Usain Bolt will be "101%" fit when the 100 metres heats start in 11 days, Jamaican team officials insisted.
The world's fastest man was conspicuous by his absence from the team's open training session at the University of Birmingham. Doubts over the defending champion's fitness have intensified since he was beaten by training partner Yohan Blake over 100 and 200m at the Jamaican trials at the end of June, while he withdrew from last Friday's Diamond League meeting in Monaco with a minor hamstring problem. Fellow sprinter Asafa Powell was also not at yesterday's training session, leaving some of the team's less heralded names to entertain the crowd of schoolchildren and students.

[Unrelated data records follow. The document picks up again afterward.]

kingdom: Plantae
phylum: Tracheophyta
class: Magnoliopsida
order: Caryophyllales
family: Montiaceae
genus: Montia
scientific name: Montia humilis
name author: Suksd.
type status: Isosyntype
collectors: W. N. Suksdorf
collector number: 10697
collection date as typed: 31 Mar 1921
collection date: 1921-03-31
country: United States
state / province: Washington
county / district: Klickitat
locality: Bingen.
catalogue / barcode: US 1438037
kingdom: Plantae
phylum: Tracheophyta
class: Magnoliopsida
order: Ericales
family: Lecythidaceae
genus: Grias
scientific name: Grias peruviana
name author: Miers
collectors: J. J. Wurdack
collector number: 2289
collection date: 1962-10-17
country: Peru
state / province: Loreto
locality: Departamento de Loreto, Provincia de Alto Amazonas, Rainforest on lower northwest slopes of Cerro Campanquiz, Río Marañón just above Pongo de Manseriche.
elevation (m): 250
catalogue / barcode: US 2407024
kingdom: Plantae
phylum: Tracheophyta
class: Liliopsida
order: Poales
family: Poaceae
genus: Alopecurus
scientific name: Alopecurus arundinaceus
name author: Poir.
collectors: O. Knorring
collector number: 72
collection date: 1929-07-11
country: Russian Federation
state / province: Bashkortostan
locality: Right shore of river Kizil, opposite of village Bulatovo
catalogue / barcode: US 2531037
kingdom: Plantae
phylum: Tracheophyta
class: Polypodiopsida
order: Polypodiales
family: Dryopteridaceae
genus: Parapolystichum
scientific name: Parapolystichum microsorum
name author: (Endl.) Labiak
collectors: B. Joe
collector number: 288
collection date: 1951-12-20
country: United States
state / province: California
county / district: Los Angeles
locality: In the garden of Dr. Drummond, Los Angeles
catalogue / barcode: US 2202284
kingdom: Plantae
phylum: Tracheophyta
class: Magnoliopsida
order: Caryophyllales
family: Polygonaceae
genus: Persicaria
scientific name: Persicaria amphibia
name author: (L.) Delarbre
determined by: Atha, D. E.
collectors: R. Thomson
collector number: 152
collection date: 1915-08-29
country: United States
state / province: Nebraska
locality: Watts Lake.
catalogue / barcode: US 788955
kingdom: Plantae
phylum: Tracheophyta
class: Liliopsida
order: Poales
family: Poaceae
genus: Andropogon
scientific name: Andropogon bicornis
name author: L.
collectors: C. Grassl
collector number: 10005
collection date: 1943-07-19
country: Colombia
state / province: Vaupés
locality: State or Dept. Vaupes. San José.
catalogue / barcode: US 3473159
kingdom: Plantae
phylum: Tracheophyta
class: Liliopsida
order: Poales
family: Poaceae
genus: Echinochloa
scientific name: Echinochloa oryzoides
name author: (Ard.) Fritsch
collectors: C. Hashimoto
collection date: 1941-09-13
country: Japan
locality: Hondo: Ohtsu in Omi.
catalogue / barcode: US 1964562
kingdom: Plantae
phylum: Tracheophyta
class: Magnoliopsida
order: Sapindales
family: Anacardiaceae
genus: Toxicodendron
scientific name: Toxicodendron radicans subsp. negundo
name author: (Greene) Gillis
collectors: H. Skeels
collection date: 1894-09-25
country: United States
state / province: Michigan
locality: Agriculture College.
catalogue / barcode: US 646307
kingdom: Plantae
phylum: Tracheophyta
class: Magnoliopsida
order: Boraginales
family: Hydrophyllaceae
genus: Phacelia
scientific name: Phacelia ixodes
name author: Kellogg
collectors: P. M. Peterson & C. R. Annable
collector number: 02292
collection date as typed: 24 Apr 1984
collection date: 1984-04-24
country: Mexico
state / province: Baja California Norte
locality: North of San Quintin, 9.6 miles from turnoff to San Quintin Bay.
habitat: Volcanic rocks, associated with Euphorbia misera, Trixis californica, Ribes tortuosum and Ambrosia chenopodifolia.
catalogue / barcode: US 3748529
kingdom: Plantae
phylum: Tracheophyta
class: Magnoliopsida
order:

Ludlow Watts, Jamaica's team manager, said: "By the time he gets to the Olympics Bolt will be competition fit. Some times in your preparations there may be certain disruptions, but I believe that he's adequately prepared. He's training very well and by August 3 we will see the real Usain Bolt. I am not aware of any niggles at the moment. I believe he's okay."
Don Quarrie, the technical athletics manager, added: "He's 101% fit, he's ready. He has been working on the track here. His performances have been close to what he was doing in 2008 before the Olympics. That tells me he'll be ready to run in London."
A repeat of the sensation Bolt caused in Beijing, when he broke the 100 and 200m world records in taking double gold, is what organisers and spectators alike are hoping for, but, despite Quarrie's assurances, his performances so far this summer have suggested it is far from guaranteed. He is ranked second in the world behind Blake in both events, with season's bests of 9.76 seconds and 19.83secs. Four years ago he went into the Games with runs of 9.72 and 19.67.
His showdown with his training partner, good friend and fierce rival Blake is perhaps the most eagerly anticipated encounter of the Games, but Jamaica's men's team captain Michael Frater still fancies the main man to come out on top when it matters.
Asked who he thought would win the 100m, Frater, a member of the sprint relay team which will be red-hot favourites for gold, said: "That's a difficult one to say. Usain Bolt is something phenomenal. I wouldn't bet against him."